*WORK TASK 1*: Copy the portion of the announcement about Samantha Power's return to Harvard, beginning at the words "On June 1, Samantha" and stopping after "2017 to 2021.".
*WORK TASK 2*: In the announcement about Samantha Power's return to Harvard, what fields does Jeremy Weinstein name as areas of her distinguished career?
*WORK TASK 3*:
Answer these questions about the announcement of Samantha Power's return to Harvard:
(a) During what years was Power most recently on the HKS and HLS faculty?
(b) What post did Power hold when Jeremy Weinstein worked with her?
(c) What is John Goldberg's title?

On June 1, Samantha Power ’99 will return to Harvard Kennedy School as the Anna Lindh Professor of the Practice of Global Leadership and Public Policy and to Harvard Law School as the William D. Zabel ’61 Professor of Practice in Human Rights. Power, who recently served in the Biden administration as the administrator of the U.S. Agency for International Development, was most recently on the HKS and HLS faculty from 2017 to 2021.

“I had the great honor and privilege of working with, and learning from, Samantha Power when she was the ambassador to the United Nations,” said Jeremy Weinstein, Dean of Harvard Kennedy School. “We are very fortunate to have her return to the Kennedy School once again to train and mentor our students. With her record of public service and distinguished career in diplomacy, international development, and journalism, she is an outstanding model for the future public leaders and policymakers who come to HKS.”

“As a scholar and practitioner who has advocated vigorously on a world stage for human rights and the rule of law, Samantha will again bring her extraordinary experience-based expertise and distinct perspective to our community,” said John Goldberg, interim dean of Harvard Law School. “It’s great to welcome her back to her alma mater.”

*SOURCE MATERIAL*:
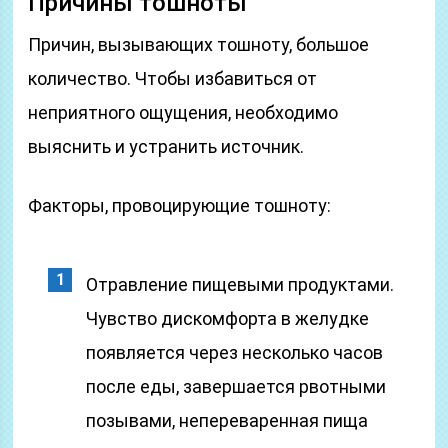
Причины тошноты
Причин, вызывающих тошноту, большое
количество. Чтобы избавиться от
неприятного ощущения, необходимо
выяснить и устранить источник.
Факторы, провоцирующие тошноту:
Отравление пищевыми продуктами.
Чувство дискомфорта в желудке
появляется через несколько часов
после еды, завершается рвотными
позывами, непереваренная пища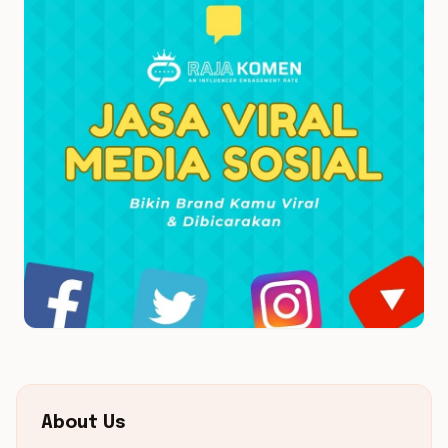
About Us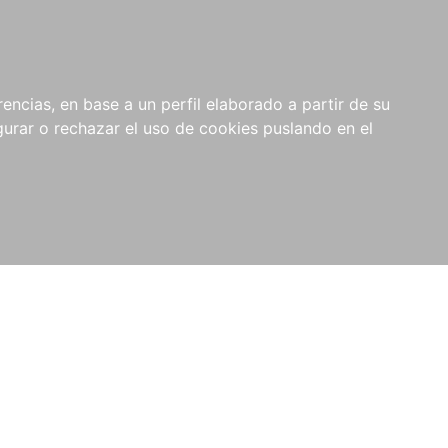
0
NOVEDADES
NOTICIAS
COMPRAS
encias, en base a un perfil elaborado a partir de su
INSTITUCIONALES
rar o rechazar el uso de cookies puslando en el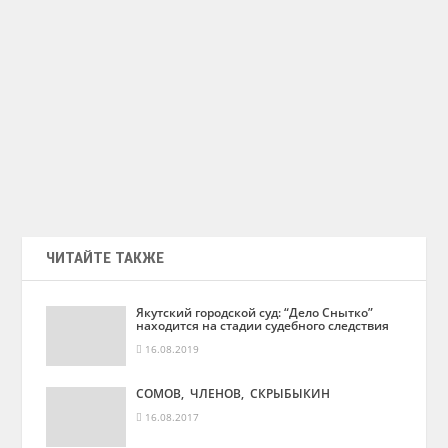
ЧИТАЙТЕ ТАКЖЕ
Якутский городской суд: “Дело Снытко”
находится на стадии судебного следствия
16.08.2019
СОМОВ, ЧЛЕНОВ, СКРЫБЫКИН
16.08.2017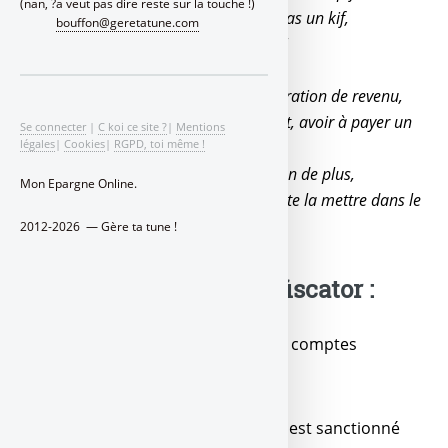
(nan, ?a veut pas dire reste sur la touche !)
Cette amende dans la tronche, c’est pas un kif,
bouffon@geretatune.com
Arrête de jouer, t’es pas Omar Sharif !
Tes comptes à l’étranger, sur ta déclaration de revenu,
Tu peux tout indiquer, sans forcément, avoir à payer un
Se connecter
|
C koi ce site ?
|
Mentions
légales
|
Cookies
|
RGPD, toi même !
dû,
C’est juste pour dire qu’ils existent, rien de plus,
Mon Epargne Online.
Sinon Zlatan defiscator pourrait bien te la mettre dans le
c*.
2012-2026 — Gère ta tune !
Ce que dit la Zlatan defiscator :
Déclaration obligatoire de tous les comptes
bancaires à l’étranger :
Le non-respect de cette obligation est sanctionné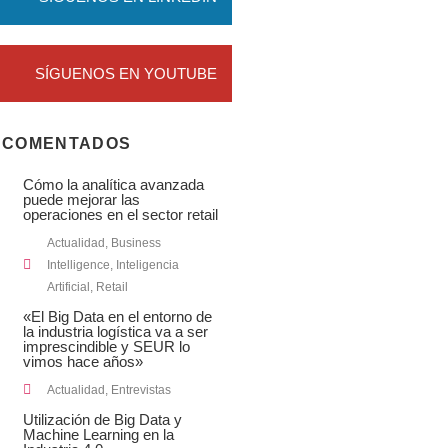
SÍGUENOS EN YOUTUBE
 COMENTADOS
Cómo la analítica avanzada
puede mejorar las
operaciones en el sector retail
Actualidad
,
Business
Intelligence
,
Inteligencia
Artificial
,
Retail
«El Big Data en el entorno de
la industria logística va a ser
imprescindible y SEUR lo
vimos hace años»
Actualidad
,
Entrevistas
Utilización de Big Data y
Machine Learning en la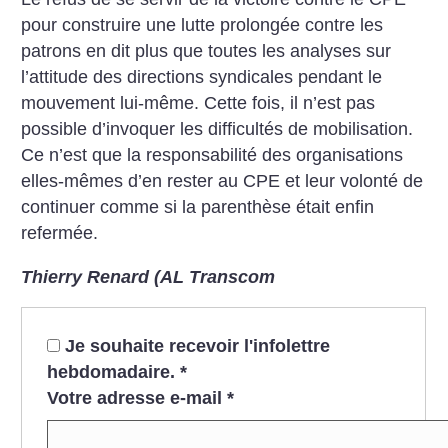
pour construire une lutte prolongée contre les
patrons en dit plus que toutes les analyses sur
l’attitude des directions syndicales pendant le
mouvement lui-même. Cette fois, il n’est pas
possible d’invoquer les difficultés de mobilisation.
Ce n’est que la responsabilité des organisations
elles-mêmes d’en rester au CPE et leur volonté de
continuer comme si la parenthèse était enfin
refermée.
Thierry Renard (AL Transcom
Je souhaite recevoir l'infolettre
hebdomadaire.
*
Votre adresse e-mail
*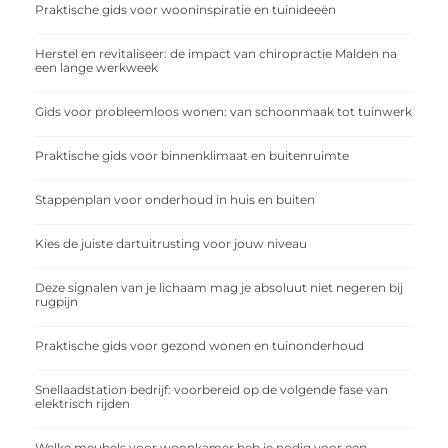
Praktische gids voor wooninspiratie en tuinideeën
Herstel en revitaliseer: de impact van chiropractie Malden na
een lange werkweek
Gids voor probleemloos wonen: van schoonmaak tot tuinwerk
Praktische gids voor binnenklimaat en buitenruimte
Stappenplan voor onderhoud in huis en buiten
Kies de juiste dartuitrusting voor jouw niveau
Deze signalen van je lichaam mag je absoluut niet negeren bij
rugpijn
Praktische gids voor gezond wonen en tuinonderhoud
Snellaadstation bedrijf: voorbereid op de volgende fase van
elektrisch rijden
Welke meubels voor woonkamer heb je nodig voor een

*RESULT 1*:
On June 1, Samantha Power ’99 will return to Harvard Kennedy School as the Anna Lindh Professor of the Practice of Global Leadership and Public Policy and to Harvard Law School as the William D. Zabel ’61 Professor of Practice in Human Rights. Power, who recently served in the Biden administration as the administrator of the U.S. Agency for International Development, was most recently on the HKS and HLS faculty from 2017 to 2021.

*RESULT 2*: Diplomacy, international development, and journalism.

*RESULT 3*:
(a) 2017 to 2021.
(b) Ambassador to the United Nations.
(c) Interim dean of Harvard Law School.